Platinum is an extremely rare, precious metal with a concentration of only 0.05 parts per million in Earth’s crust. It is often found chemically uncombined as pure platinum or as an alloy with other group members or iron. Platinum mines are found all over the world, in places such as Colombia, Russia, Canada, Alaska, and South Africa. Platinum and the other platinum group metals are obtained commercially as a by-product of nickel and copper mining and processing.

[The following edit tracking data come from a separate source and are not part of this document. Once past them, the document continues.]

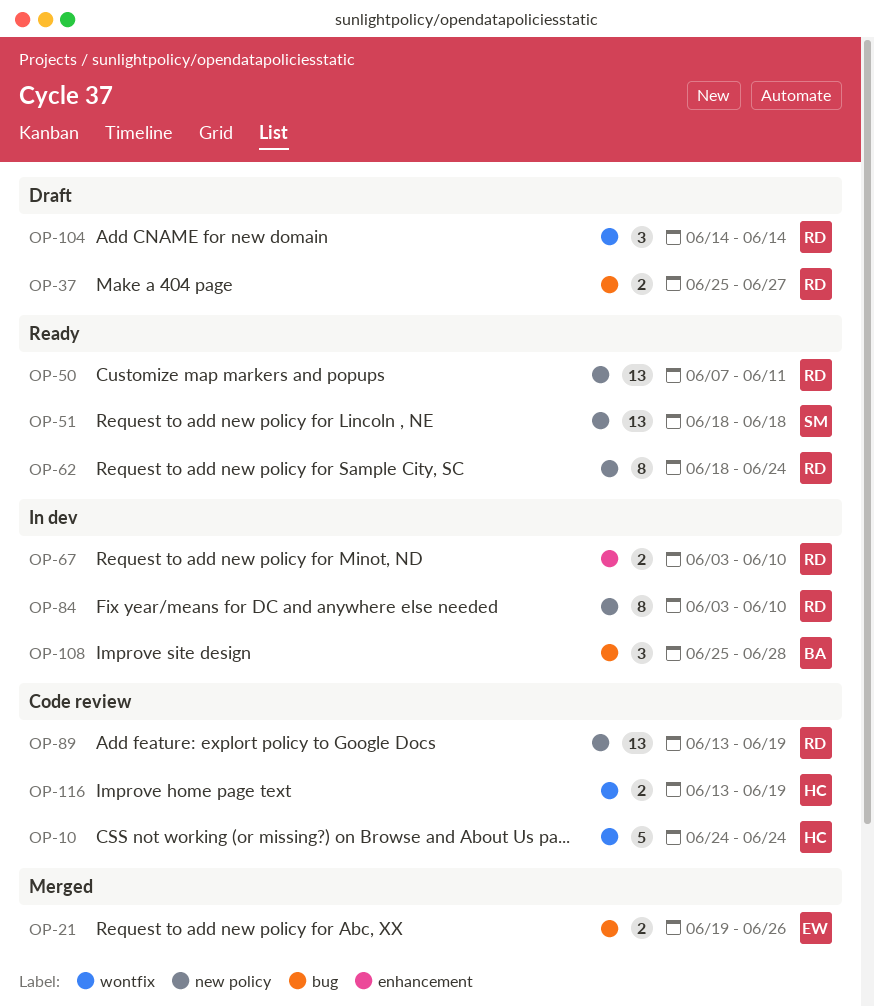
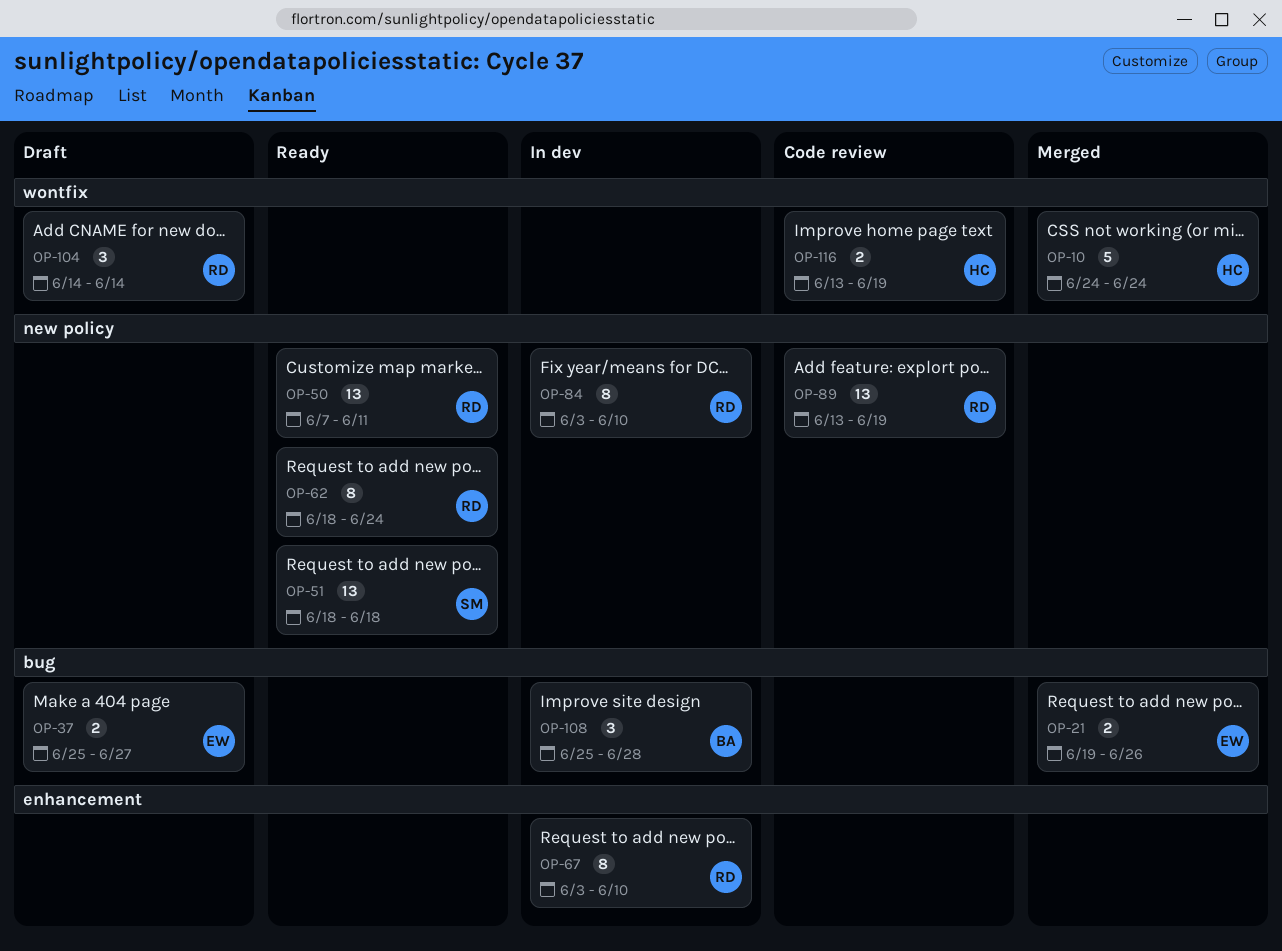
OP-10, status: Code review -> Merged
OP-37, owner: RD -> EW
OP-67, estimate: 2 -> 8

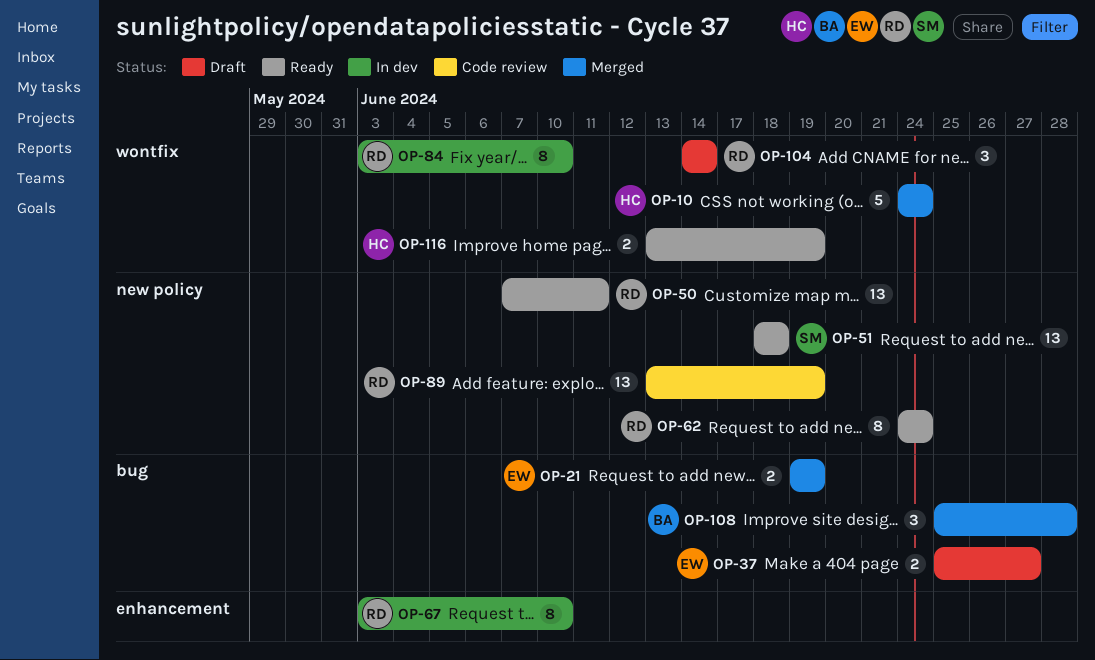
OP-21, due: Jun 26 -> Jun 19
OP-62, start: Jun 18 -> Jun 24
OP-84, label: new policy -> wontfix
OP-108, status: In dev -> Merged
OP-116, status: Code review -> Ready

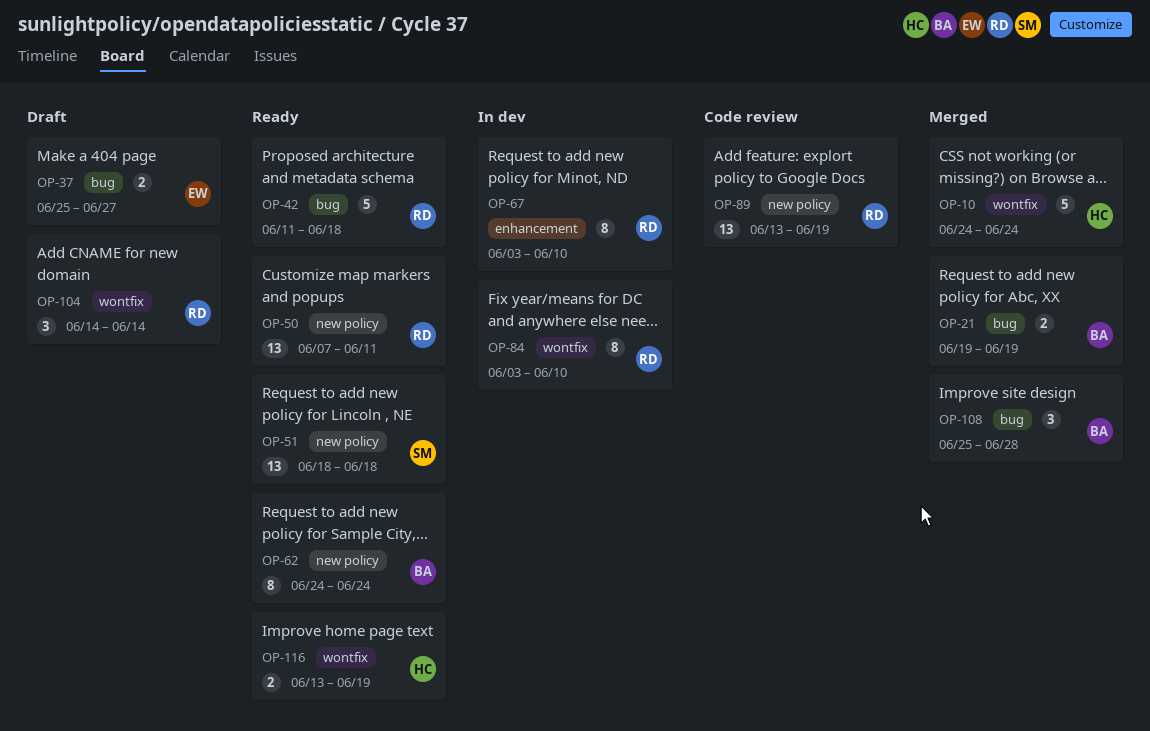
OP-21, owner: EW -> BA
OP-42: none -> present
OP-62, owner: RD -> BA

Due to its noteworthy physical and chemical properties, platinum metal and its alloys have numerous commercial, chemical, and biological applications. Commercially, platinum is primarily used in vehicle emissions control devices and jewelry making because it is so hard, dense, and resistant to rusting. Chemically, platinum has been used as catalyst since the early nineteenth century. Specifically, it was used to catalyze hydrogen ignition reactions. This is important because platinum is still used to today to make catalytic converters for automobiles. These converters are what contain the hydrogen ignition reactions that convert fuel into energy in car engines. Biologically, platinum-containing compounds are used in a number of different chemotherapy treatments. Three specific ones are cisplatin, carboplatin, and oxaliplatin. These platinum compounds are used to treat solid tumors as well as neurologic and blood cancers in combination with other chemical compounds. Overall, it can be said that platinum is one of the most useful elements in the periodic table.

Bibliography

Coursey, J. S., et al. Atomic Weights and Isotopic Compositions with Relative Atomic Masses. NIST Physical Measurement Laboratory. Natl. Inst. of Standards and Technology, 30 Sept. 2015. Web. 13 Nov. 2015.

Emsley,John. Nature’s Building Blocks: An A–Z Guide to the Elements. 2nd ed. New York: Oxford UP, 2011. Print.

Haynes, William M., ed. CRC Handbook of Chemistry and Physics. 95th ed. Boca Raton: CRC, 2014. Print.

Kaye & Laby Tables of Physical & Chemical Constants. Natl. Physical Laboratory, 2015. Web. 25 Sept 2015.

"Platinum Element Facts." Chemicool. Chemicool.com. 17 Oct. 2012. Web. 7 Aug. 2015.